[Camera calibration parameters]

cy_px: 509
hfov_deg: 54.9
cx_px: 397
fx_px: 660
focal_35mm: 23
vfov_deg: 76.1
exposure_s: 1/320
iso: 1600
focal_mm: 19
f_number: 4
--
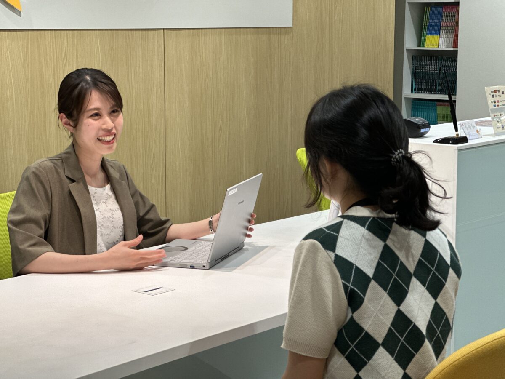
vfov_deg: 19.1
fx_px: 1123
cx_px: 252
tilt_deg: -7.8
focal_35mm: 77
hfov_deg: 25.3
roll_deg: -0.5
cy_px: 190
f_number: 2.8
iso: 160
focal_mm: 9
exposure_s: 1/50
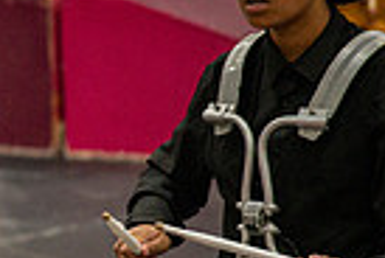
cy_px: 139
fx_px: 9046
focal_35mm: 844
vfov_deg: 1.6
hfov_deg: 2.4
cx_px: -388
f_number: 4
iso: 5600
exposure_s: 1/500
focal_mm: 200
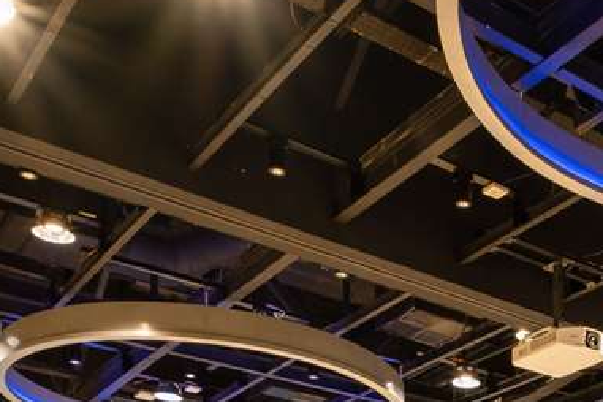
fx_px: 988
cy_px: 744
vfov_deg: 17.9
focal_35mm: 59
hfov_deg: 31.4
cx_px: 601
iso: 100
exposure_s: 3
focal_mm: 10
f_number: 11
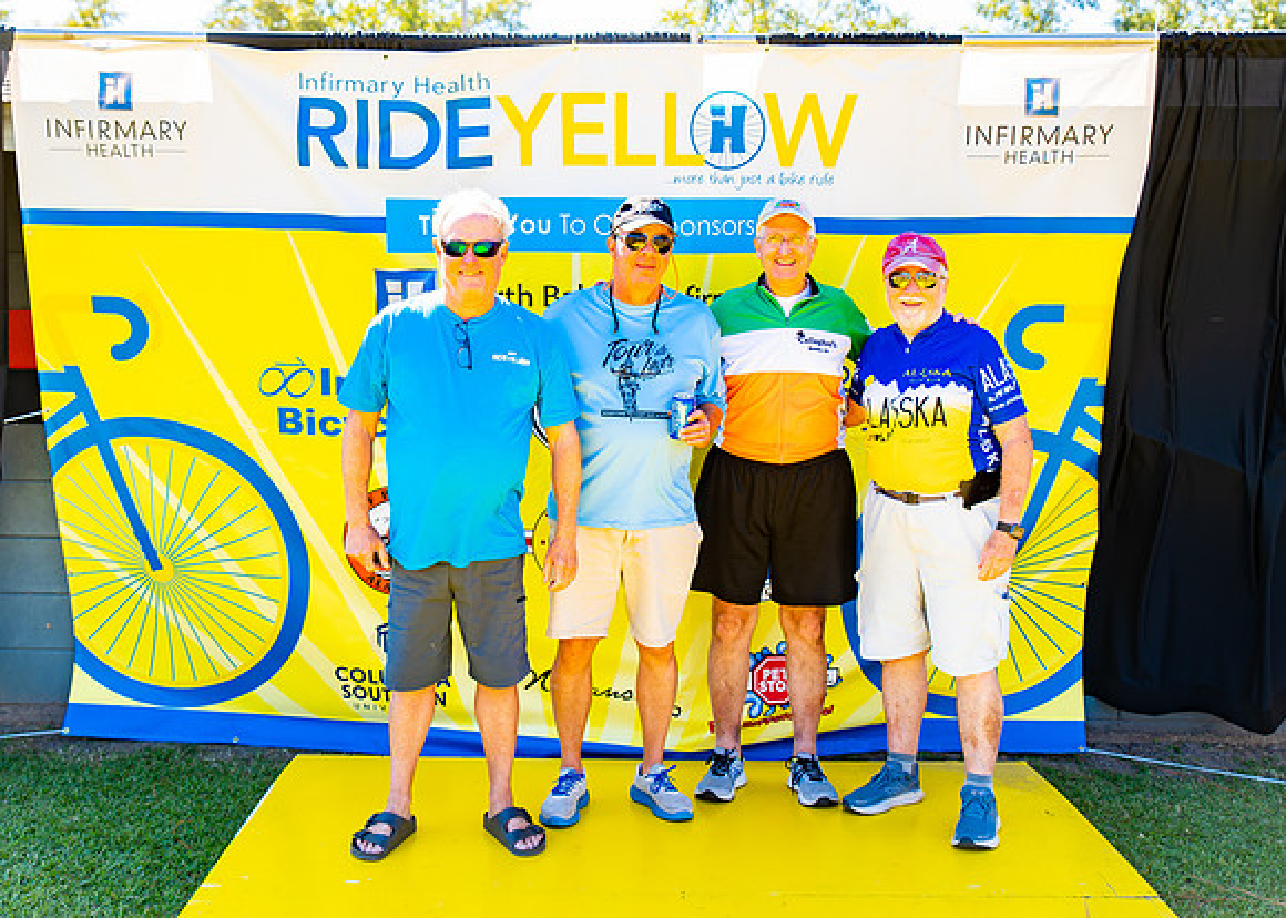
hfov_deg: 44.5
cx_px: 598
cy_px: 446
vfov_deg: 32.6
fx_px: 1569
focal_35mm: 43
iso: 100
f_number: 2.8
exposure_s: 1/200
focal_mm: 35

- **PROBLEM STATEMENT**
Now transcribe the lines above exactly, starting at the line containing "focal_35mm: 77" and ending at the line containing "focal_mm: 35", both lines included, pictures excluded.

- **OUTPUT OF THE TASK**
focal_35mm: 77
hfov_deg: 25.3
roll_deg: -0.5
cy_px: 190
f_number: 2.8
iso: 160
focal_mm: 9
exposure_s: 1/50
cy_px: 139
fx_px: 9046
focal_35mm: 844
vfov_deg: 1.6
hfov_deg: 2.4
cx_px: -388
f_number: 4
iso: 5600
exposure_s: 1/500
focal_mm: 200
fx_px: 988
cy_px: 744
vfov_deg: 17.9
focal_35mm: 59
hfov_deg: 31.4
cx_px: 601
iso: 100
exposure_s: 3
focal_mm: 10
f_number: 11
hfov_deg: 44.5
cx_px: 598
cy_px: 446
vfov_deg: 32.6
fx_px: 1569
focal_35mm: 43
iso: 100
f_number: 2.8
exposure_s: 1/200
focal_mm: 35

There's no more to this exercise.